Анэта не знала, почему запала в душу эта верба, может, от удивления, что впервые на своем веку видела, как умирает дерево, которое помнилось еще молодым. А человеческой смерти нагляделась и навиделась.
Прошлой весной померла самая младшая Анэтина сестра. Две средние умерли раньше, давно. О них осталась лишь ровная и долгая привычная память, как о людях, что живут где-то далеко-далеко…
Померла Волька в апреле, когда уже славно пригревало солнце и совсем мало осталось снега в поле, когда старый человек, выйдя из хаты и угревшись в затишке на солнышке, думает, что пережил зиму и теперь поживет уже до новых холодов.
Тогда неожиданно разыгралась метелица, день и ночь подряд лепило мокрым, лохматым снегом, и от ветра над Анэтиной хатой тревожно и угрожающе гудел старый вяз. Анэта в ту ночь и глаз не сомкнула, все прислушивалась к лютому, неумолчному разгулу метели, словно хотела услышать что-то сквозь ветер…

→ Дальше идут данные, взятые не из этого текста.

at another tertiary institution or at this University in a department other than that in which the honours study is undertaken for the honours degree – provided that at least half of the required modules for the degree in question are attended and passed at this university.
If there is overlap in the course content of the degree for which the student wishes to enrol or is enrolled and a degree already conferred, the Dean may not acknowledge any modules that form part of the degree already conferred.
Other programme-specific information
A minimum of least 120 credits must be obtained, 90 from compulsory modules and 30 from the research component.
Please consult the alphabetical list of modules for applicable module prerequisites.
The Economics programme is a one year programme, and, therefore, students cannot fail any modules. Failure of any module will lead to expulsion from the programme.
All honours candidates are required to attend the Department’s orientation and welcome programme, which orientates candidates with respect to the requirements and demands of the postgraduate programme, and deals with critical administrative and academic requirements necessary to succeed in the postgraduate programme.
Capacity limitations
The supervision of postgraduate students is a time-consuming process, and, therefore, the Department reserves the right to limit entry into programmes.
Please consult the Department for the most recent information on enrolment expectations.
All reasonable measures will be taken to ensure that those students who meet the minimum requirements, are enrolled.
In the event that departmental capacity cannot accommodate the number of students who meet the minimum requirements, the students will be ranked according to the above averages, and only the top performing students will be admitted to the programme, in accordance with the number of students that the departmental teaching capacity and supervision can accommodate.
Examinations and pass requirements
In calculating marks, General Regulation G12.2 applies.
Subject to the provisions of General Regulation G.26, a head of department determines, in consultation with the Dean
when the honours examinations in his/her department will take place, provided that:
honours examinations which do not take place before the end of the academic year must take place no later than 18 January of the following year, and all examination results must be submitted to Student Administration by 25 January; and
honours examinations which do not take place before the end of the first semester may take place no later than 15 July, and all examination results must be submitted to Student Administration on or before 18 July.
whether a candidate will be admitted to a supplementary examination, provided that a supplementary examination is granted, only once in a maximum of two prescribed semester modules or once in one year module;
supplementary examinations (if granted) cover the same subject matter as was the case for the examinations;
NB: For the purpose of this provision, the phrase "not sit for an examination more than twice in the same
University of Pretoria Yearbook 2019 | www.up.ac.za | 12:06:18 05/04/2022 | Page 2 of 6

А днем неожиданно стало спокойно и солнечно, будто и не уходило солнце и его весеннее тепло. Солнечные лучи растопили набившийся в пазы стен снег, бревна мокро чернели, и от них шел пар. Улица выше плетней была завалена снегом, снег пообломал ветки в садах.
Вольку похоронили в тот солнечный день. За Анэтой никто не приехал, дороги были не расчищены, а на санях теперь и моды нет ездить. А еще — Анэта догадывалась — не очень-то о ней думали: детей у Вольки много, родни у себя в деревне тоже. За ней, за Анэтой, может, потому и не поехали, чтоб не растрясти старую бабу: потом не оберешься беды.

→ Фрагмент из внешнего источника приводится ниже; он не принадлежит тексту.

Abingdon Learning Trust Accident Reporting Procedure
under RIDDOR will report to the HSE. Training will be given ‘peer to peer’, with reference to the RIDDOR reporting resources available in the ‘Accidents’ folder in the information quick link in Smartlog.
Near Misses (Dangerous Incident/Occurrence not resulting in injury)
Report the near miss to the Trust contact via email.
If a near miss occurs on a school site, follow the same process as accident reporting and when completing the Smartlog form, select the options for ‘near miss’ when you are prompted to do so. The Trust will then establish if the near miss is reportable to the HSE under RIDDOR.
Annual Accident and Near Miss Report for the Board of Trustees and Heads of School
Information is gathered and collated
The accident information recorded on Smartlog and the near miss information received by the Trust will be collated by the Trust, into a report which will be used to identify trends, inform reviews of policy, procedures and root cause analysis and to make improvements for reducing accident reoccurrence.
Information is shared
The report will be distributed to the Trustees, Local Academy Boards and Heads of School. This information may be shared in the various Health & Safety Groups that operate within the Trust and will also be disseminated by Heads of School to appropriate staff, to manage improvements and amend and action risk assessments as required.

Но в том, что померла Волька, а она, Анэта, и самая старшая, и самая несчастливая, осталась жить, Анэта видела что-то несправедливое и неестественное. Почему бы Вольке не дожить до ее, Анэтиных, лет и не похоронить ее — как положено? Она жила, детей вырастила, и не приходилось ей по хозяйству надрываться и на женской, и на мужской работе. А вот отчего-то померла та песенница и танцорка, та маленькая и слабая Волечка, которую когда-то отец любил больше всех детей; Анэта должна была сидеть за кроснами, а Волечка у учителя две зимы училась, читать умела и стихи говорить. Точно душа померла.
Сколько жизни прошло, сколько воды утекло, сколько тяжкого горя и обид прожила и пережила, а то далекое воспоминание ни с того, ни с сего вдруг выплывало в памяти, словно вчера только было. Отец, счастливый и молодой, сидит на лавке. В дрожащем красном свете лучины видно, как радостно поблескивают у него глаза, как смотрит он на Волечку, которая пристроилась у него на коленях в рубашонке, с аккуратно расчесанными волосами, и рассказывает на память:
Шевелятся на стене и на седом от мороза окошке красные отсветы, со злостью выдергивает Анэта пучки кудели, вертит веретено, прядет, — только голову наклоняет все ниже, будто, кроме своей работы, ничего не замечает. А самой хочется бросить все, заплакать от горечи, от обиды — ее не пустили учиться, сказали, что большая, что дома помогать надо, — от зависти, что не она сидит на коленях у отца и что не на нее он так смотрит…
А Волечка завидовала Анэте, тому, что она взрослая, умеет все делать, и любила ее, как любят младшие старших братьев и сестер.
Анэта теперь поняла, что у каждого своя доля и она распоряжается человеком, она знает, кому и какую жизнь прожить. Волька так и не научилась быть первой в работе, да и здоровье у нее было не то. А песни петь умела, плясать была ловка. И замуж вышла счастливо, и за хозяином век прожила, в своей деревне, среди своих людей и со своей родней.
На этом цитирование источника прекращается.